И ушла, как пришла — никто и не глянул ей вслед: не до нее было, не до угроз.
* * *
Отец тогда поправился быстро. Вогулы принесли целебного медвежьего сала, жирного оленьего молока:
Александр Данилыч выкатывал глаза, отдувался, но пил; салом смазывали рану, и через два дня отец встал и смог прийти на стройку, где, конечно, без него дело застопорилось: с Александра десятник оказался никакой! Маше тошно было вспоминать его нерешительность, несмелость, даже трусость — вон как отшатнулся от знахарки!
Про старуху Маша тоже подзабыла на время, однако порою встречалась с нею на узкой дорожке и сторонилась, потупляя глаза, не забывая первой, как учили сызмальства, прошептать слова привета старому человеку. И всегда дивилась, сколь же метко окрестил мир сию знахарку: Баламучихой. Вот уж правда что! Ее даже старушкой назвать язык не поворачивался: «карга» было самое подходящее слово. Все в ее существе сочилось злобою, и этим Баламучиха напоминала Маше незабвенную Варвару Михайловну. Однако лютость тетушкина объяснима была ее уродством; Баламучиха же ненавидела весь род человеческий оттого, что была в Березове самой старой старухой (уж никто и не помнил, каким путем, за какие такие провинности очутилась она здесь) и знала, что век скоро подойдет к исходу, в то время как остальные еще погреются под ясным солнышком. Но пуще всего непереносимы были для Баламучихи молодость и красота. Так бывает с женщинами, кои сами в свои года были красавицами, да не принесло это им счастья — вот они за беды свои и мстят молоденьким, несмышленым дурочкам, которые, веря, что старость значит мудрость, а мудрость значит доброта, напрасно ищут у злобных старух совета и понимания.

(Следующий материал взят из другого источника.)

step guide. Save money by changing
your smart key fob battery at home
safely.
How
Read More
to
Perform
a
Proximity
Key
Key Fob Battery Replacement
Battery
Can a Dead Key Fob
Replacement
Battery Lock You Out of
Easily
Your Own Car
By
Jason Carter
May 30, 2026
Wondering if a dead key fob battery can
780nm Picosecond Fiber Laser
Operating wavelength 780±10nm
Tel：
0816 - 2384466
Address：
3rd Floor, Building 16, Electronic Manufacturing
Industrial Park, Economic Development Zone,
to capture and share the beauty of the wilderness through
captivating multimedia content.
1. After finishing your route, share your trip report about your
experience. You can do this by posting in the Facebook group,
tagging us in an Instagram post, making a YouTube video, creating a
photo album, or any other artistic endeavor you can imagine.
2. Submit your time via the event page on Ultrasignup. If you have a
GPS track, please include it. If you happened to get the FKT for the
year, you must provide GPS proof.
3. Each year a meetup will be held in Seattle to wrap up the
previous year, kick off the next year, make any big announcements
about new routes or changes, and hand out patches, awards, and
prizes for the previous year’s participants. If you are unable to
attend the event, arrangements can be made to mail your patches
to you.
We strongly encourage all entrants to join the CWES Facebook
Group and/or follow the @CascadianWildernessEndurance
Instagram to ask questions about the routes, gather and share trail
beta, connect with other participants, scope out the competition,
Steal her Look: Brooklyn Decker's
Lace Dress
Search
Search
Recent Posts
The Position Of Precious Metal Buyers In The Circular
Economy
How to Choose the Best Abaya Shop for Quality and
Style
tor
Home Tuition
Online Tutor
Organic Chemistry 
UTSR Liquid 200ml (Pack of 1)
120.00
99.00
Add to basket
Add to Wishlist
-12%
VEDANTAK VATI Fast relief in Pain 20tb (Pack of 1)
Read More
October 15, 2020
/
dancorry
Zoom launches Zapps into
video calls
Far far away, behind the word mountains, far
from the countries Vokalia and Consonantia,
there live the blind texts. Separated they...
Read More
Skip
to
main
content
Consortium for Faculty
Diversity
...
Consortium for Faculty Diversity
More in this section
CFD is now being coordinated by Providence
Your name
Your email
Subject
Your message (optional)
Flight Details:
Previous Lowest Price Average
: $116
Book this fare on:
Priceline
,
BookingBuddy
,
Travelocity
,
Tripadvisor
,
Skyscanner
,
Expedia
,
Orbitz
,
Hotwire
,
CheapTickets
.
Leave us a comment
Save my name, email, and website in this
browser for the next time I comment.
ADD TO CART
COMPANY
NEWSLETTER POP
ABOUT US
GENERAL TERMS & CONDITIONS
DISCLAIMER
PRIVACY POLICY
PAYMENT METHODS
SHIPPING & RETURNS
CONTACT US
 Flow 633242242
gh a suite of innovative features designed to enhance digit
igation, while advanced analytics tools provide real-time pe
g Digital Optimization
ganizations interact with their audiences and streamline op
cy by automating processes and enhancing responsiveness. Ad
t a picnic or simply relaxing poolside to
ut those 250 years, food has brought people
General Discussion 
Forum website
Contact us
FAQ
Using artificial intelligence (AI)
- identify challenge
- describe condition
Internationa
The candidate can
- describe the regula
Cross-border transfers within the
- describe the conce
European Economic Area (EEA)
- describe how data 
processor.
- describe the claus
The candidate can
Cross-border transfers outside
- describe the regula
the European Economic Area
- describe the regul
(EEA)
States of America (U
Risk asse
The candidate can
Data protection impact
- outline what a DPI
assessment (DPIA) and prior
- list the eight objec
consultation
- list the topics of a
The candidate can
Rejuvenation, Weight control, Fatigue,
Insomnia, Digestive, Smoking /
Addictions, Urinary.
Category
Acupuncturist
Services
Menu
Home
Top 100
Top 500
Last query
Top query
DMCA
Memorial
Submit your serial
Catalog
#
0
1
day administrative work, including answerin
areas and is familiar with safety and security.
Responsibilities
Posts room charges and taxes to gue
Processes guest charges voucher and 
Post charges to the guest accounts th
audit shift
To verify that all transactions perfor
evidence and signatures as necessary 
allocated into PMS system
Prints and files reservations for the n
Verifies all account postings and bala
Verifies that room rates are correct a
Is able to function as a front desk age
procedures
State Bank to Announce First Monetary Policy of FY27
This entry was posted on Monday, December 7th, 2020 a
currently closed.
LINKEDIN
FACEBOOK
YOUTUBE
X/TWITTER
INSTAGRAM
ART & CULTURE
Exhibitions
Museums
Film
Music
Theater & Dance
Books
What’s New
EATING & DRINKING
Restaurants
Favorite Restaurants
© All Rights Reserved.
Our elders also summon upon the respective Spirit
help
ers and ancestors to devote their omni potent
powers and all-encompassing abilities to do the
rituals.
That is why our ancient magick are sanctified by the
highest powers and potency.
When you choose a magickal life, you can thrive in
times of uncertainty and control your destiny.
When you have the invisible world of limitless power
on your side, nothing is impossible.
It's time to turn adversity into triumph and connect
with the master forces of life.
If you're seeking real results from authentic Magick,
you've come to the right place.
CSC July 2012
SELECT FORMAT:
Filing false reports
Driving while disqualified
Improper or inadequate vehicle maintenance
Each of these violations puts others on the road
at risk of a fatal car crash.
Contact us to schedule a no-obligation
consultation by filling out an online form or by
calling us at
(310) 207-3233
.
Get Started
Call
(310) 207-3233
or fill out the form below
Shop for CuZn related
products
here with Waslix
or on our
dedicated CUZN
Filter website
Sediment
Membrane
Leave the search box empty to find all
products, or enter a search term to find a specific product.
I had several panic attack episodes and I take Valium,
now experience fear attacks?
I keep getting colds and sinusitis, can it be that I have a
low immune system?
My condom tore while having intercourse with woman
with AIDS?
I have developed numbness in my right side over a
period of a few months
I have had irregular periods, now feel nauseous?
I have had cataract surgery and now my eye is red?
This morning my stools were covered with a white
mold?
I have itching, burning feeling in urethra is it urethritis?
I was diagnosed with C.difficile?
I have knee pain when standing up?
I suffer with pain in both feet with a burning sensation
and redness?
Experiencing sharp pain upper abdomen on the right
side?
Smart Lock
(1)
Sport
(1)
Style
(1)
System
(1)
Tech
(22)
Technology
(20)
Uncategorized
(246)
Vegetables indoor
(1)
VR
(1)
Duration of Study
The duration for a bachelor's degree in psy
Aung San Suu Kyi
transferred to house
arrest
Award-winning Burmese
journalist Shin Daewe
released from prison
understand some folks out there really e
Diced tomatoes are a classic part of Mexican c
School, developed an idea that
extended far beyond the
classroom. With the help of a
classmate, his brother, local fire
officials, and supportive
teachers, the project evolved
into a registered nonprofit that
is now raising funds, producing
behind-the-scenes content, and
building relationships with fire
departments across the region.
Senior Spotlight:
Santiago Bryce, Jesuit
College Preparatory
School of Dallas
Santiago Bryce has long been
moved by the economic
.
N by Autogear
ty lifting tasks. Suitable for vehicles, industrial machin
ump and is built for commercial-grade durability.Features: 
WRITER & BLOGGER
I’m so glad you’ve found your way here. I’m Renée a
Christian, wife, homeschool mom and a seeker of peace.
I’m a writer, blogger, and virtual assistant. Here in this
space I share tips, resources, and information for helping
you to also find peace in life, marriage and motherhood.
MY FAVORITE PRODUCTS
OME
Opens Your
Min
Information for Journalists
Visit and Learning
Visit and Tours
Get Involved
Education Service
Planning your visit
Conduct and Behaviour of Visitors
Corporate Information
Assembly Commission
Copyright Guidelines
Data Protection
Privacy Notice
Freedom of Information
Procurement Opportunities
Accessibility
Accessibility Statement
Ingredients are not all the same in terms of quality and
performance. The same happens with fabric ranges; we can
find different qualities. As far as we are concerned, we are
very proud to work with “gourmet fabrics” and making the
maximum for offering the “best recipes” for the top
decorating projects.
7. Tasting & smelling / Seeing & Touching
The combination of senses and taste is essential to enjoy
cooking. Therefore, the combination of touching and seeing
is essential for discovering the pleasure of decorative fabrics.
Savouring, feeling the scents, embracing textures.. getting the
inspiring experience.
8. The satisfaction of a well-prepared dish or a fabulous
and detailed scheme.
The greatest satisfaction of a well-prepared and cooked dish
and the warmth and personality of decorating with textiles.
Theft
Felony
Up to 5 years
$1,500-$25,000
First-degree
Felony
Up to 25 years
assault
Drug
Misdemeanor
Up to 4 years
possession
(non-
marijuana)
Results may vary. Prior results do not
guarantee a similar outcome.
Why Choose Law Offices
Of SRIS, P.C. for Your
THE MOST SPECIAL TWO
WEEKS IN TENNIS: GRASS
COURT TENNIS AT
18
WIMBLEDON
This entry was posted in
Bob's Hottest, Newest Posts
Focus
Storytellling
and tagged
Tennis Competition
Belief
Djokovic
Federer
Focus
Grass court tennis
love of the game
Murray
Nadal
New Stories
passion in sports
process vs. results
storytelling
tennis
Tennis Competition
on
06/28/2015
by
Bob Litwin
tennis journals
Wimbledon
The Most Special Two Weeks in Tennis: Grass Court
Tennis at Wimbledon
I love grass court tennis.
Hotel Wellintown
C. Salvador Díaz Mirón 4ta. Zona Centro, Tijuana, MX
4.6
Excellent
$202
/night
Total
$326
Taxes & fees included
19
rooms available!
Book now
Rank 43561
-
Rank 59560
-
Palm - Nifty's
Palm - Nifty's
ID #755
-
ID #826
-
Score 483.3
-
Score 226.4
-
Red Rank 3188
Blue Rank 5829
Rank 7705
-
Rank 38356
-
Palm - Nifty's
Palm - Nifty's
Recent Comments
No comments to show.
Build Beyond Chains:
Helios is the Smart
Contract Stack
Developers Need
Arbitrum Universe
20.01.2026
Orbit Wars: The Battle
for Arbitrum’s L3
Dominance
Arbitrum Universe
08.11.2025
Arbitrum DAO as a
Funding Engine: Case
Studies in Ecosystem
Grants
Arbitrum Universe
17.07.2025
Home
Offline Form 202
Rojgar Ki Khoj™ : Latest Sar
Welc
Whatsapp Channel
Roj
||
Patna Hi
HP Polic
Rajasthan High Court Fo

Маша ее сторонилась; Баламучиха сама первая заговаривала с нею, и уж тогда каждое слово ее было подобно черной жабе, протиснувшейся сквозь щель беззубого рта:
— Порченая ты, девка, порченая! Неужто след тебе вынули? Или вещь наговоренную подняла? Или сглазили? Болезная, недолго тебе осталось. Носи против сердца две иглы крест-накрест.., хотя вряд ли поможет.